The very first agile value is ”Individuals and interactions over processes and tools.”
For example, author and software engineer Scott Ambler decodes this value to mean that the most important factors you need to consider in a software team are the people and their ability to work together. Processes and tools aren’t of any use if the team doesn’t have the required technical skills or they just can’t work together effectively.
Before reading Ambler's essay, I had already started unraveling the first value by myself. My conclusion was a little different.
First of all, I interpreted “interactions over tools” as “discussions and experiences over Slack and email.” I’m willing to argue that in order to build shared understanding inside your team, you have to have real discussions around user stories or mockups. You can make communication more efficient inside your team with different tools but you can’t replace meaningful discussions with them.
You as a developer should also have empathy with your users and customers. This is where the experiences come in. For example Kevin Hale of Y Combinator suggests that your developers should work in customer support every now and then in order to live through the problems that your users have to deal with.
Second, a month ago I wrote about appreciating craftsmanship in your work. After sharing this post with my friends, one of them pointed out Daniel H. Pink’s book Drive.

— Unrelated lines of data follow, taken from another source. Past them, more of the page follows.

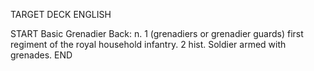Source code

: TARGET DECK
ENGLISH

START
Basic
Grenadier
Back: n. 1 (grenadiers or grenadier guards) first regiment of the royal household infantry. 2 hist. Soldier armed with grenades.
END
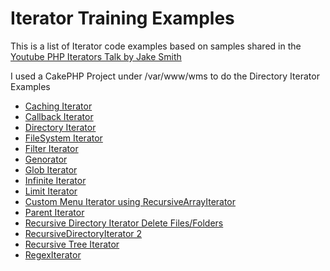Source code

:# Iterator Training Examples

This is a list of Iterator code examples based on samples shared in the [Youtube PHP Iterators Talk by Jake Smith](https://youtu.be/t7KLwA52K7Y)

I used a CakePHP Project under /var/www/wms to do the Directory Iterator Examples

* [Caching Iterator](src/CachingIter.php)
* [Callback Iterator](src/CallbackIter.php)
* [Directory Iterator](src/DirectoryIter.php)
* [FileSystem Iterator](src/FileSystemIter.php)
* [Filter Iterator](src/FilterIter.php)
* [Genorator](src/Genorator.php)
* [Glob Iterator](src/GlobIter.php)
* [Infinite Iterator](src/InfiniteIter.php)
* [Limit Iterator](src/LimitIter.php)
* [Custom Menu Iterator using RecursiveArrayIterator](src/MenuIter.php)
* [Parent Iterator](src/ParentIter.php)
* [Recursive Directory Iterator Delete Files/Folders](src/RecursiveDirectory.php)
* [RecursiveDirectoryIterator 2](src/RecursiveDirectoryIterator.php)
* [Recursive Tree Iterator](src/RecursiveTree.php)
* [RegexIterator](src/RegexIterator.php)
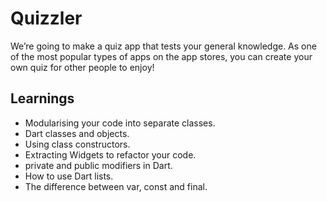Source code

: 
# Quizzler 


We’re going to make a quiz app that tests your general knowledge. As one of the most popular types of apps on the app stores, you can create your own quiz for other people to enjoy!


## Learnings

- Modularising your code into separate classes.
- Dart classes and objects.
- Using class constructors.
- Extracting Widgets to refactor your code.
- private and public modifiers in Dart.
- How to use Dart lists.
- The difference between var, const and final.

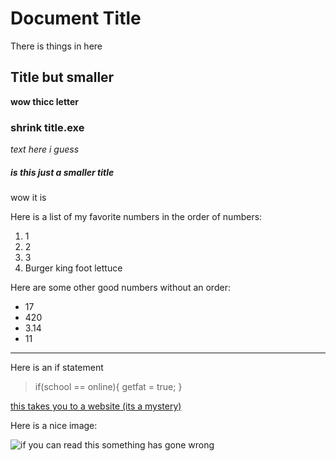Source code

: # **Document Title**

There is things in here

## **Title but smaller**

**wow thicc letter**

### **shrink title.exe**

*text here i guess*

##### **is this just a smaller title**

wow it is

Here is a list of my favorite numbers in the order of numbers:

1. 1
2. 2
3. 3
4. Burger king foot lettuce

Here are some other good numbers without an order:

- 17
- 420
- 3.14
- 11

---

Here is an if statement

> if(school == online){
    getfat = true;
}

[this takes you to a website (its a mystery)](https://www.markdownguide.org/cheat-sheet/)

Here is a nice image:

![if you can read this something has gone wrong](clone.jpg)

In Drive, Pink argues that employee motivation is a result of autonomy, mastery, and purpose. We are motivated when we can be self-directed, we can improve our skills, and when there is important meaning in our work. For a great summary of Pink’s book, I suggest you check out RSA Animate’s video about it.
These three sources of motivation were on top of my mind when I read the word “individuals.” Bureaucratic processes can reduce your sense of autonomy. Tools that do their job, but are out-dated or poorly maintained, can reduce your sense of mastery and craftsmanship.

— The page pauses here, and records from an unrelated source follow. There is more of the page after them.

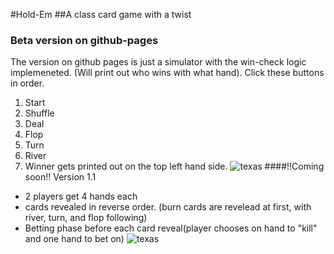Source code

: #Hold-Em
##A class card game with a twist
### Beta version on github-pages
The version on github pages is just a simulator with the win-check logic implemeneted. (Will print out who wins with what hand). Click these buttons in order.
1. Start
2. Shuffle
3. Deal
4. Flop
5. Turn
6. River
7. Winner gets printed out on the top left hand side.
![texas](https://i.imgur.com/67QPbhS.png)
####!!Coming soon!! Version 1.1
- 2 players get 4 hands each
- cards revealed in reverse order. (burn cards are revelead at first, with river, turn, and flop following)
- Betting phase before each card reveal(player chooses on hand to "kill" and one hand to bet on)
![texas](https://i.imgur.com/1airCTA.png)
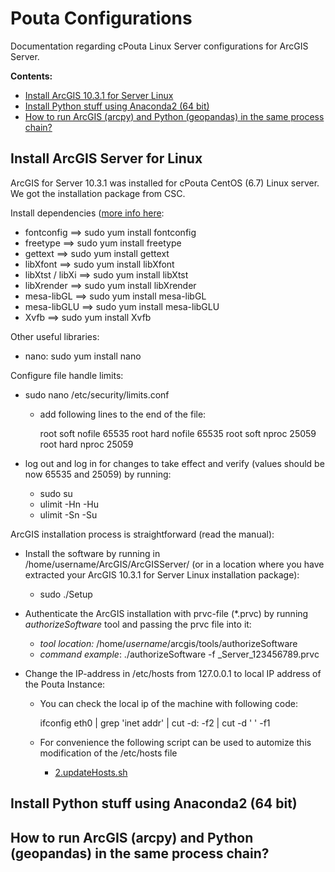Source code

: # Pouta Configurations

Documentation regarding cPouta Linux Server configurations for ArcGIS Server.
 
__Contents:__

 - [Install ArcGIS 10.3.1 for Server Linux](#arcgis-install)
 - [Install Python stuff using Anaconda2 (64 bit)](#python-install)
 - [How to run ArcGIS (arcpy) and Python (geopandas) in the same process chain?](#how-to-run)
 
## <a name='arcgis-install'></a> Install ArcGIS Server for Linux

ArcGIS for Server 10.3.1 was installed for cPouta CentOS (6.7) Linux server. We got the installation package from CSC. 

Install dependencies ([more info here](http://server.arcgis.com/en/server/latest/install/linux/arcgis-for-server-system-requirements.htm):

  - fontconfig ==> sudo yum install fontconfig
  - freetype ==> sudo yum install freetype
  - gettext ==> sudo yum install gettext
  - libXfont ==> sudo yum install libXfont
  - libXtst / libXi ==> sudo yum install libXtst
  - libXrender ==> sudo yum install libXrender 
  - mesa-libGL ==> sudo yum install mesa-libGL
  - mesa-libGLU ==> sudo yum install mesa-libGLU 
  - Xvfb ==> sudo yum install Xvfb
  
Other useful libraries:

  - nano: sudo yum install nano
  
Configure file handle limits:

  - sudo nano /etc/security/limits.conf
     - add following lines to the end of the file:
   
         root soft nofile 65535
         root hard nofile 65535
         root soft nproc 25059
         root hard nproc 25059
   
   - log out and log in for changes to take effect and verify (values should be now 65535 and 25059) by running:
      - sudo su
      - ulimit -Hn -Hu
      - ulimit -Sn -Su

ArcGIS installation process is straightforward (read the manual):
   
   - Install the software by running in /home/username/ArcGIS/ArcGISServer/ (or in a location where you have extracted your ArcGIS 10.3.1 for Server Linux installation package):
      - sudo ./Setup
   
   - Authenticate the ArcGIS installation with prvc-file (\*.prvc) by running *authorizeSoftware* tool and passing the prvc file into it:
       - *tool location:* /home/*username*/arcgis/tools/authorizeSoftware
       - *command example*: ./authorizeSoftware -f \_Server\_123456789.prvc  
   
   - Change the IP-address in /etc/hosts from 127.0.0.1 to local IP address of the Pouta Instance:
   
     - You can check the local ip of the machine with following code:
     
        ifconfig eth0 | grep 'inet addr' | cut -d: -f2 | cut -d ' ' -f1
     
     - For convenience the following script can be used to automize this modification of the /etc/hosts file
        - [2.updateHosts.sh](2.updateHosts.sh)
        
 
## <a name='python-install'></a> Install Python stuff using Anaconda2 (64 bit)

## <a name='how-to-run'></a> How to run ArcGIS (arcpy) and Python (geopandas) in the same process chain?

I believe that purpose and empathy go hand in hand. When you have a deep understanding of how your product solves a problem in someone’s life, you get a sense of meaning in your work.
This is what my interpretation of the first agile value looks like:
Autonomy, mastery, shared understanding, and empathy over tools and processes.
I get it, It’s a mouthful. It’s also one possible interpretation of the first agile value. I’m not disagreeing with Ambler here. I think Ambler’s explanation is an important reminder that we can’t make all teams greater than the sum of their parts by trying to invent the perfect processes and tools.
Let me leave you with a question: What does “individuals and interactions over processes and tools” mean to you?